The U.S. trade deficit edged up $200 million to $27.75 billion from July through September after declining in the two previous quarters, the government reported today.
The Commerce Department said the deficit showed a 0.7% increase from the April-June quarter, when the gap totaled $27.55 billion.
The net increase resulted from a 0.2% advance in exports, which climbed to a record $91.57 billion, and a 0.3% increase in imports, which rose to a record $119.32 billion.
Both exports and imports were at record levels for the fifth consecutive quarter.
The second-quarter deficit, the difference between imports and exports, had been the lowest since a $25.7-billion imbalance in the first quarter of 1985.

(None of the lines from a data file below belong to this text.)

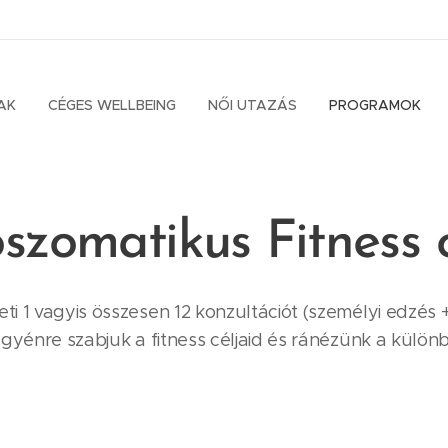
AK
CÉGES WELLBEING
NŐI UTAZÁS
PROGRAMOK
oszomatikus Fitness
ti 1 vagyis összesen 12 konzultációt (személyi edzés 
 egyénre szabjuk a fitness céljaid és ránézünk a külön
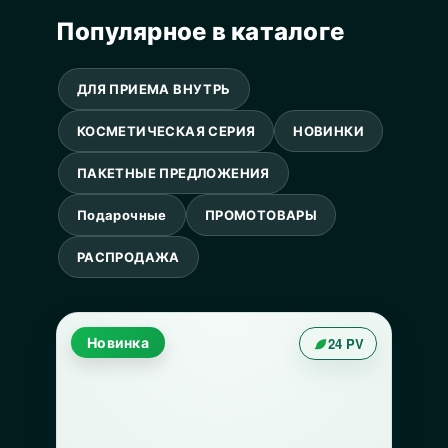
Популярное в каталоге
ДЛЯ ПРИЕМА ВНУТРЬ
КОСМЕТИЧЕСКАЯ СЕРИЯ
НОВИНКИ
ПАКЕТНЫЕ ПРЕДЛОЖЕНИЯ
Подарочные
ПРОМОТОВАРЫ
РАСПРОДАЖА
Новинка
24 PV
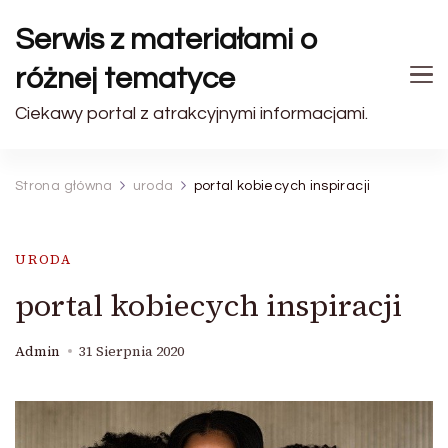
Serwis z materiałami o
różnej tematyce
Ciekawy portal z atrakcyjnymi informacjami.
Strona główna
uroda
portal kobiecych inspiracji
URODA
portal kobiecych inspiracji
Admin
31 Sierpnia 2020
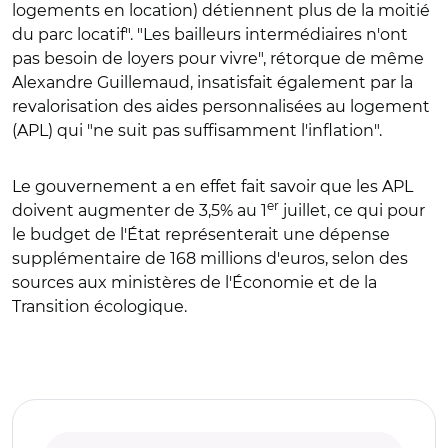
logements en location) détiennent plus de la moitié
du parc locatif". "Les bailleurs intermédiaires n'ont
pas besoin de loyers pour vivre", rétorque de même
Alexandre Guillemaud, insatisfait également par la
revalorisation des aides personnalisées au logement
(APL) qui "ne suit pas suffisamment l'inflation".
Le gouvernement a en effet fait savoir que les APL
er
doivent augmenter de 3,5% au 1
juillet, ce qui pour
le budget de l'État représenterait une dépense
supplémentaire de 168 millions d'euros, selon des
sources aux ministères de l'Économie et de la
Transition écologique.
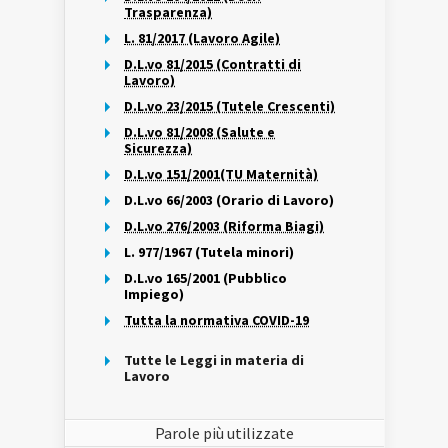
Trasparenza)
L. 81/2017 (Lavoro Agile)
D.L.vo 81/2015 (Contratti di
Lavoro)
D.L.vo 23/2015 (Tutele Crescenti)
D.L.vo 81/2008 (Salute e
Sicurezza)
D.L.vo 151/2001(TU Maternità)
D.L.vo 66/2003 (Orario di Lavoro)
D.L.vo 276/2003 (Riforma Biagi)
L. 977/1967 (Tutela minori)
D.L.vo 165/2001 (Pubblico
Impiego)
Tutta la normativa COVID-19
Tutte le Leggi in materia di
Lavoro
Parole più utilizzate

For the first nine months of the year, the deficit was running at an annual rate of $111.6 billion, down 12.3% from the $127.2-billion trade gap registered in all of 1988.
The imbalance narrowed 11.4% to $28.38 billion in the first quarter and declined a further 2.9% to $27.55 billion in the second.
The report was a bit higher than expected because earlier monthly Commerce reports on merchandise trade had indicated a small improvement.
Some analysts and Bush Administration officials have questioned whether the deficit can continue to improve substantially in the months ahead.
Some say that exports, which have been propped up by prosperous overseas economies, will continue to be hampered by the relatively high value of the dollar. At the same time, imports continue to be relatively strong.
A stronger dollar makes American goods more expensive and thus less competitive on overseas markets, while making imported goods cheaper and thus more attractive to American consumers.
The Administration has based its predictions of healthy economic growth partly on the belief that exports would keep expanding.
Today’s report on merchandise trade, which is calculated on a balance of payments basis, is slightly different from the improvement already noted in the Commerce Department’s monthly merchandise trade reports.
Today’s report excludes U.S. military sales to foreign governments and makes other minor adjustments in the monthly figures.
In the third quarter, non-farm exports increased $1.2 billion, or 2%, to a record $81.8 billion. The sector was boosted by shipments of capital goods, including aircraft and parts to Western Europe, Japan and newly industrialized countries in the Far East.
Shipments of such non-farm products as industrial supplies and materials and automotive parts fell. Farm products also fell, down 10% to $9.8 billion.
Consumer goods, including clothing and household goods, led the increase in imports. Imports of industrial supplies and materials fell while both capital goods and automotive products were virtually unchanged.
Oil imports decreased 1% to $13.3 billion because of lower prices. The average price per barrel fell to $16.85 from $18.46 during the quarter, while the average number of barrels imported daily increased to 8.65 million--the highest level since the third quarter of 1977--from 7.97 million.